Sometimes though, even when you make a list of your desires, you're just looking for a feeling that something is right. Take dating, for instance. Sometimes someone is perfect for you on paper, but in person there is no spark. Well, I'm happy to report, West Knoxville gave me the feeling I was looking for!

So Knox County it is. Destination: 2013.

But, let's be realistic. If I had as hard time as I did just traveling through a state for a week, am I being naive to think I can accomplish a move across the country? I'm not a college student with a few bags of stuff. I own a home, love my eclectic furniture and have no plans to sell it, have three cats who go wherever I go......... I have to buy a house (because I want to take advantage of the housing market, not to mention I don't believe in wasting money on renting), so I have to find a house, visit it in person, make an offer, sell my house, move all my stuff..........

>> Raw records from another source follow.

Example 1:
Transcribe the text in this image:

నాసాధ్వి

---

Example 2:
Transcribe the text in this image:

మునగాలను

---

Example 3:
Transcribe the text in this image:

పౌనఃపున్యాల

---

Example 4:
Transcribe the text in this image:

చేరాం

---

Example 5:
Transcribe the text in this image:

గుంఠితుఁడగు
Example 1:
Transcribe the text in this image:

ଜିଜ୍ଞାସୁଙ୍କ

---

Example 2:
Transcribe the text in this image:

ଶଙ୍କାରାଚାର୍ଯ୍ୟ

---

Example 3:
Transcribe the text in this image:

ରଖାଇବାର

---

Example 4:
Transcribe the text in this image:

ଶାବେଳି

Yes, I can do it. But will it be the hardest thing I've ever done? Yes. No question. None at all.

I'm not the type of person to let anything stop me from achieving a goal if my heart is set on it. I will move mountains to achieve goals. And yet, at some point, I have to be realistic, both reminding myself and those around me that my body is in a fragile condition and cannot be treated as just another capable thirty-year-old-body. This requires people to actually believe me over their own selfish assumptions, even after I tell them, for instance, that I cannot lift a 25-pound box or walk up two flights of stairs.

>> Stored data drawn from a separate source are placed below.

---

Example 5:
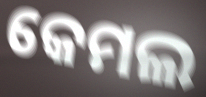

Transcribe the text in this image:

କେମଲ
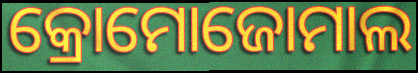
କ୍ରୋମୋଜୋମାଲ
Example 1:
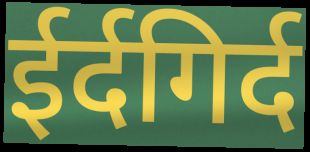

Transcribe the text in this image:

ईर्दगिर्द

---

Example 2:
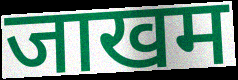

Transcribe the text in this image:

जाखम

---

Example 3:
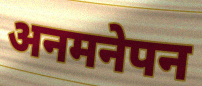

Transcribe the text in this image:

अनमनेपन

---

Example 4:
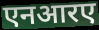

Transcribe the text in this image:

एनआरए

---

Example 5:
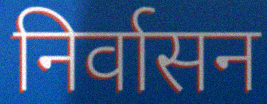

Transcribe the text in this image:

निर्वासन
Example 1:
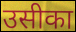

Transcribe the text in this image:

उसीका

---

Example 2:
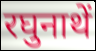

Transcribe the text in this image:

रघुनाथें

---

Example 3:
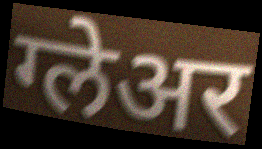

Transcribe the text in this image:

ग्लेअर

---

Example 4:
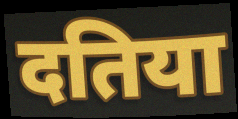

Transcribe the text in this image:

दतिया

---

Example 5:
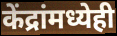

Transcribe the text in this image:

केंद्रांमध्येही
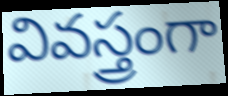
వివస్త్రంగా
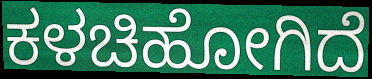
ಕಳಚಿಹೋಗಿದೆ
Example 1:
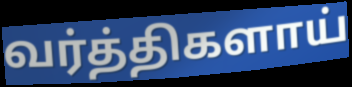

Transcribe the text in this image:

வர்த்திகளாய்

Everything always seems to go back to this. Always. Dealing with the general public, figuring out how to explain my disorder to people in a way they might understand, and doing so in a concise manner.

Sure, if someone has fifteen minutes, I can explain to them the cause and effect of my borreliosis and coinfections and parasites putting my body in a chronic inflammatory and autoimmune state, and how it's quite a feat to destroy my infections while simultaneously healing my malfunctioning organs, and how unpredictable each day can be with one bedridden day followed by a high energy day, and that my blood is thick and clotted, my mitochondria are all damaged, my hormones are way off (all as a result of Lyme), and that there is no sure-fire cure for late-stage Lyme disease, and that I'm highly reactive to molds and toxins in food and perfumes, and what a Herxheimer reaction is, and why we have to get sicker to get better...... but I can't explain all that to people who look at me funny for requesting an elevator when I'm too sick to take the stairs (or, if I still took public transportation — which thankfully I don't — requesting seats reserved for the disabled when it's standing room only), because my disease is invisible. I don't have tubes going into my nose or a port in my chest. I look, for all intensive purposes, healthy.

But somehow I am getting through life and continuing to be productive, even if things take a lot longer than they should. So I will find a way to get to Knoxville. I will uproot my life from this overrated, debt-ridden, broken Silicon Valley, California, and plant solid roots in underrated, affordable, promising Knox County. And that's where I'll start a family and live out my days.

While typing the last paragraph, one of my cats started playing with something which banged against the door, and even though I am well aware that my security system is set and nobody can possibly be inside my home, my heart ignored my brain and jumped. And even now as I write how I know well that I am perfectly safe, as my cat continues to make this noise against my door, I continue to feel adrenaline shooting through my body.